UPDATE: FRIDAY, MARCH 19, 2021, 7:05 A.M. — Stewart’s Shops released a statement late yesterday afternoon to share it is working with the diner’s owner to preserve “this community treasure.” The article below has been revised to include this statement. The full statement is captured in the article’s second paragraph.
GLENMONT — Stewart’s Shops is proposing yet another expansion project in Bethlehem, the latest of which impacts the old Miss Glenmont Diner on Frontage Road.
“Stewart’s is working with the current owner to preserve the pre-fabricated Art Deco portion of Johnny B’s Diner and has no intentions of demolishing this community treasure,” Stewart’s Shops stated in a release to Spotlight News after details of the chain’s expansion suggested the diner would be demolished.

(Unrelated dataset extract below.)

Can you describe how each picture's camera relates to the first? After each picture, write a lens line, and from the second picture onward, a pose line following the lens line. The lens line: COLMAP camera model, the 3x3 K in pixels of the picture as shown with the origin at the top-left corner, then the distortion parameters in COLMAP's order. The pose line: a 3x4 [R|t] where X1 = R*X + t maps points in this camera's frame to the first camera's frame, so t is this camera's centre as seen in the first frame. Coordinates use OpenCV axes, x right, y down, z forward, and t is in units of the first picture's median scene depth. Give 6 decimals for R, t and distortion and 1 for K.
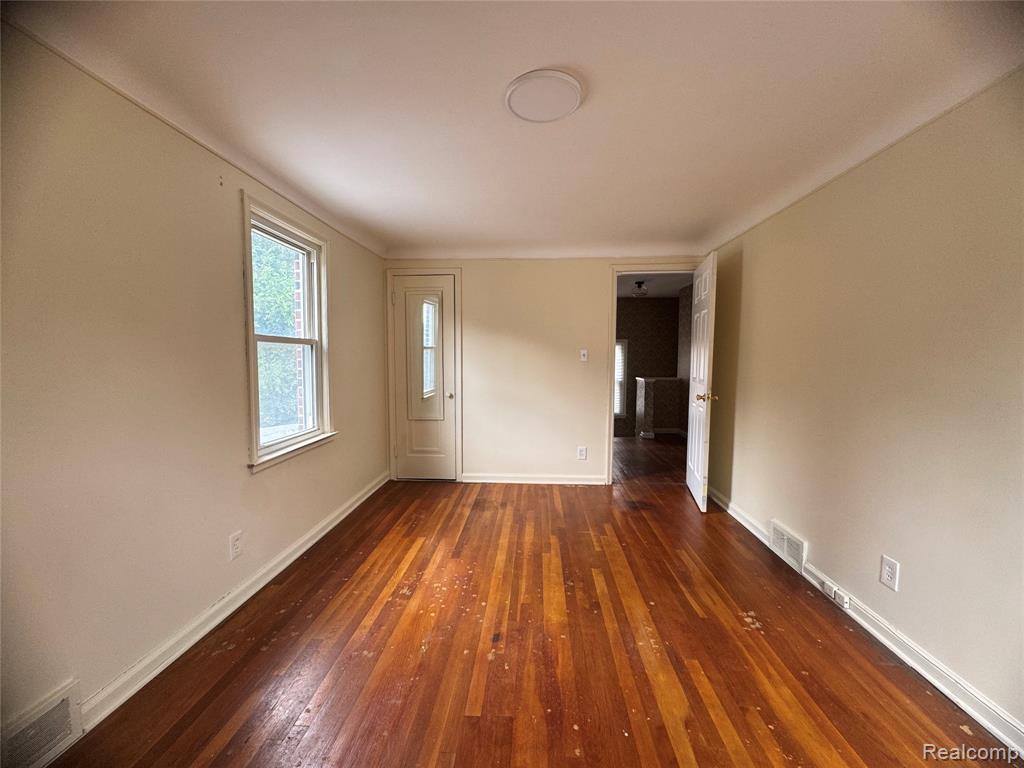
lens RADIAL K [[403.7, 0, 511.7], [0, 403.7, 384.0], [0, 0, 1]] dist [0.002285, -0.000064]
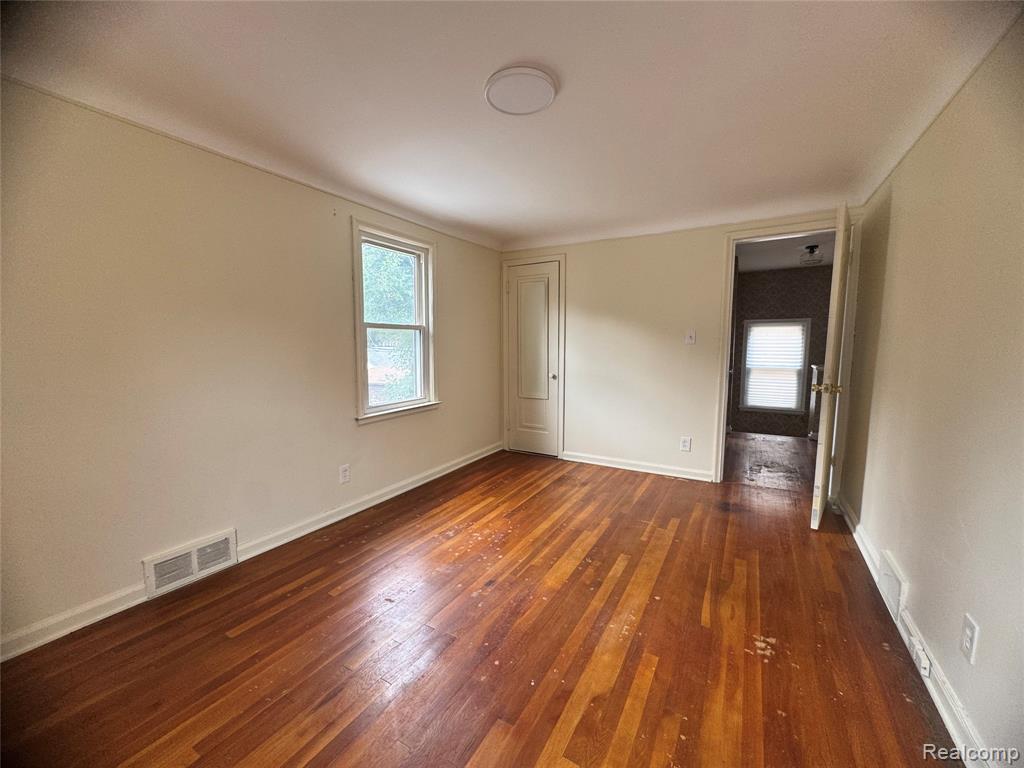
lens RADIAL K [[403.7, 0, 514.1], [0, 403.7, 383.1], [0, 0, 1]] dist [0.002285, -0.000064]
pose [[0.894520, 0.042182, -0.445033, 0.368266], [-0.026979, 0.998818, 0.040443, 0.009669], [0.446213, -0.024170, 0.894601, 0.014014]]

The proposal includes the merging of two neighboring parcels, the existing Stewart’s Shop on 33 Frontage Road, and Johnny B’s Glenmont Diner. The diner, which closed last June, was formally known as Miss Glenmont Diner.
At least one of the two buildings is to be razed to make room for a new, 3,975-square-foot convenience store, a 2,000-square-foot fuel island with four pumps, and another 840-square-foot diesel canopy with two fuel islands. The chain will add an additional 6,000-gallon diesel tank to the fuel storage tanks already in place.
“Stewarts’s is very excited for this opportunity to reinvest and revitalize this existing site,” stated James Gillespie, of Stewart’s Shops, within the application submitted in February. “The consolidation of the two parcels will allow us to begin the essential changes needed to ensure continued success at the location … with additional greenspace and landscaping throughout the site…”
Stewart’s Shops has had a storefront at the location since at least 1982, that’s when the deed to the nearly half-acre lot was sold to Dake Brothers, Inc.
The initial proposal, submitted to the town in February, suggested the diner was subject to demolition. News of the plan was met by public outcry over social media. Stewart’s Shops’ latest statement reveals a common interest in preserving the eatery’s history.
The Silk City Diner model that sits on 21 Frontage Road has been there since 1962. It’s the second of two that have been there. The first succumbed to fire only a year after it opened.
For generations, the restaurant had fed residents and local businesses under the Miss Glenmont sign — one of a few similarities it shared with Miss Albany Diner in the Capital City’s Warehouse District.
Miss Albany Diner is an older cousin of the one in Glenmont. It was built before World War II in 1941. Through the years, it had retained many of the characteristics that distinguish Silk City Diners from others.
The Art Deco style buildings, with cherry wood and porcelain-enameled steel, and geometrically tiled floors, were built to resemble train cars. Only 1,500 of the Silk City Diner model was made by the Paterson Vehicle Company from 1926 to 1966.
The Broadway eatery preserved the look so well, it was used to shoot a scene in the 1986 film “Ironweed,” starring Jack Nicholson and Meryl Streep. In 2000, it was listed on the U.S. National Register of Historic Places.
The Glenmont restaurant has been known by a few different names over the years, the last 15 of which it’s been called Johnny B’s Glenmont Diner. It was the last place to stop and eat before Routes 9 and 32 split away from one another as motorists drove further into town from Albany. It’s also one of the few places for employees of YRC Freight, Geist Brothers, and visitors of Quality Inn and Suites to walk over and grab a bite.
John Behiri, the eponymous “Johnny B,” had embraced the power of social media. Each day he’d post his daily specials on Facebook. Homemade chili was always on the menu. The pandemic closed its doors last March. By the following June, Behiri shared the message “with a very heavy heart” that they’d remain closed for good.
“I’d like to say that it was a great honor and pleasure being part of the business landscape in such a wonderful community,” he wrote. “And whether you only came in once or were a regular, we thank you and greatly appreciate that you chose Johnny B’s.”
The application was presented before the Bethlehem Economic Development and Planning Committee on Thursday, March 18.
Stewart’s Shops currently has a second expansion proposal in front of the town Planning Board. That plan, located at an existing Stewart’s property at the Delmar intersection of Elm and Delaware avenues, is stalled as the store chain attempts to fit those plans within property buffer restrictions.